Nested stdpar algorithm calls


It looks like nesting stdpar algorithm calls is not possible when targeting GPUs; for example:

std::for_each(std::execution::par, /*...*/, [](int i) {
  // ...
  std::transform(std::execution::par, /*...*/);
  // ...

I’m getting the following error when compiling code like that:

NVC++-F-0155-Compiler failed to translate accelerator region (see -Minfo messages): Unsupported procedure

I’m using nvc++ 23.9-0 64-bit target on x86-64 Linux -tp alderlake, but I’ve also seen it with older versions.

Is that a structural limitation (if yes, do you know if it’s documented)? Are there any plans to support it?

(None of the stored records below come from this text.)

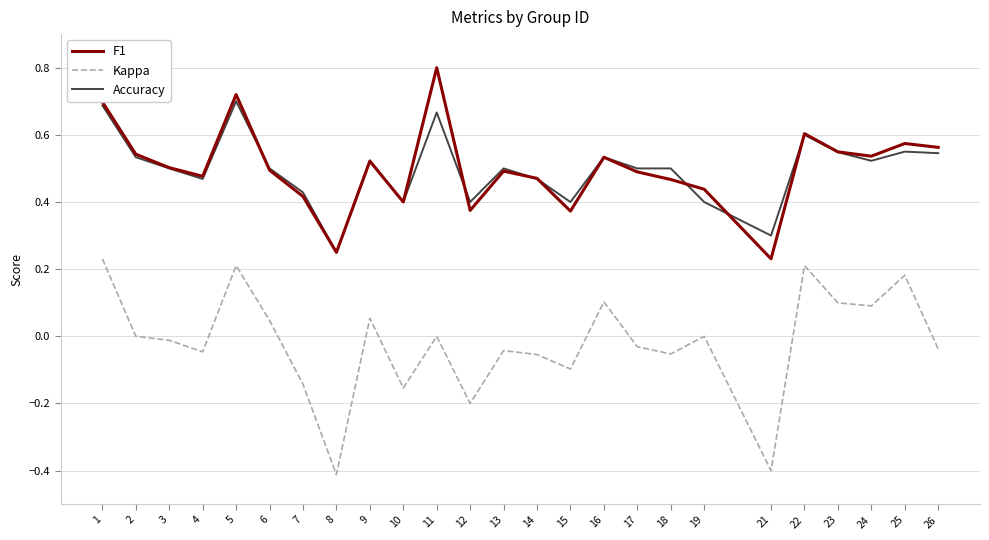

True or false: Kappa has more than 0 interior local peaks.

True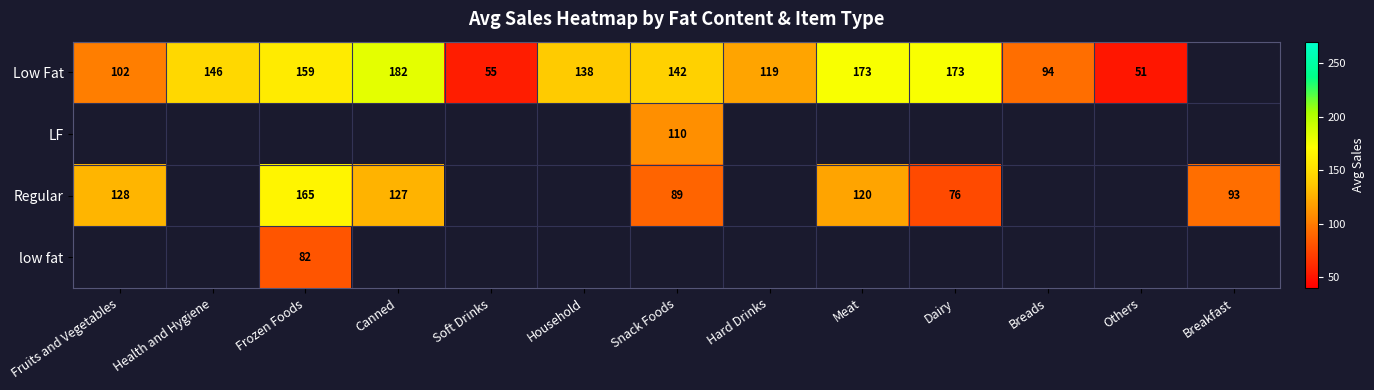

Is the value of Regular at Canned greater than the value of low fat at Frozen Foods?

Yes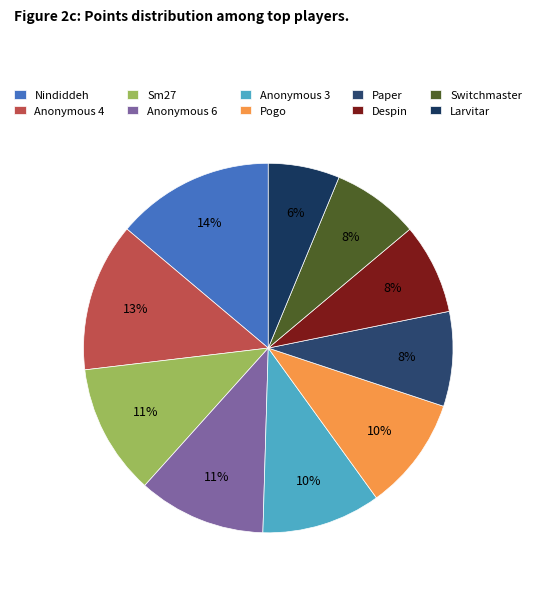

To the nearest percent, what portion does Nindiddeh represent?

14%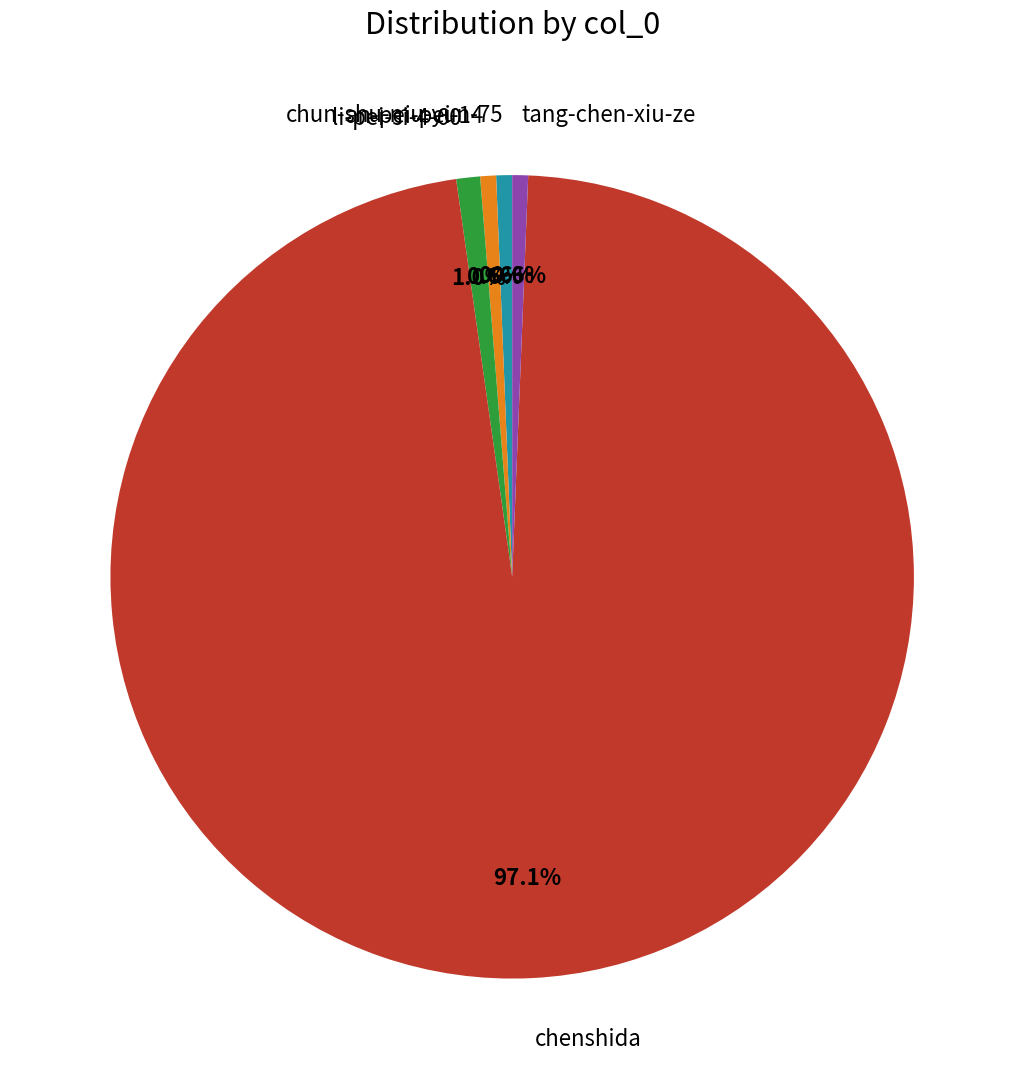

What percentage is the an-pei-pei-14 slice, to the nearest percent?

1%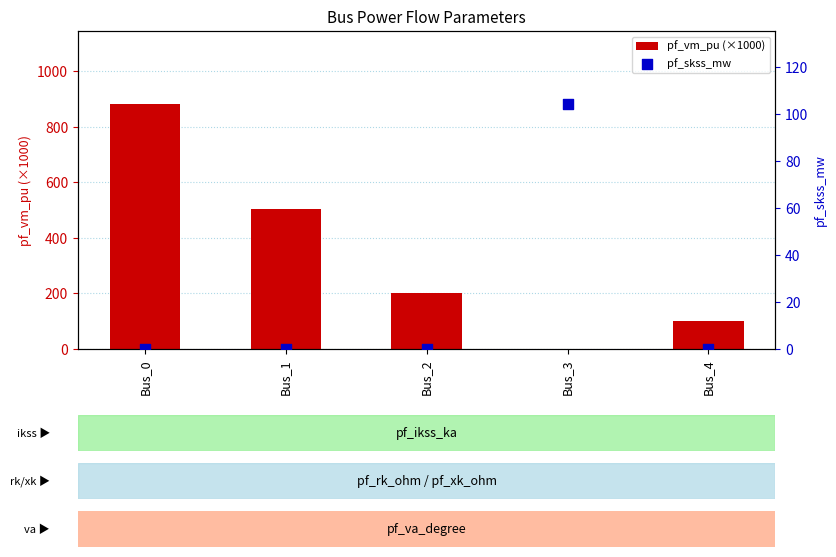

At how many categories does at least one series exceed 311?

2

Could you please try using par on the outer and unseq on the inner and see if that gets rid of your compilation failure?

Yes, that works, but only the outer algorithm runs in parallel this way, right?

Right, and that is a limitation currently. We have an open problem report on it internally but it is probably not high on the priority.

1 Like

Cool, thanks. It’d be exciting to have that one day.

The code snippet above is sometimes easily converted to a single parallel std::for_each (or std::transform).

However, this is not true when the inner algorithm is a scan (e.g. std::transform_inclusive_scan): currently, there’s no way you can run several parallel scans in parallel (I’m talking about GPU algorithms).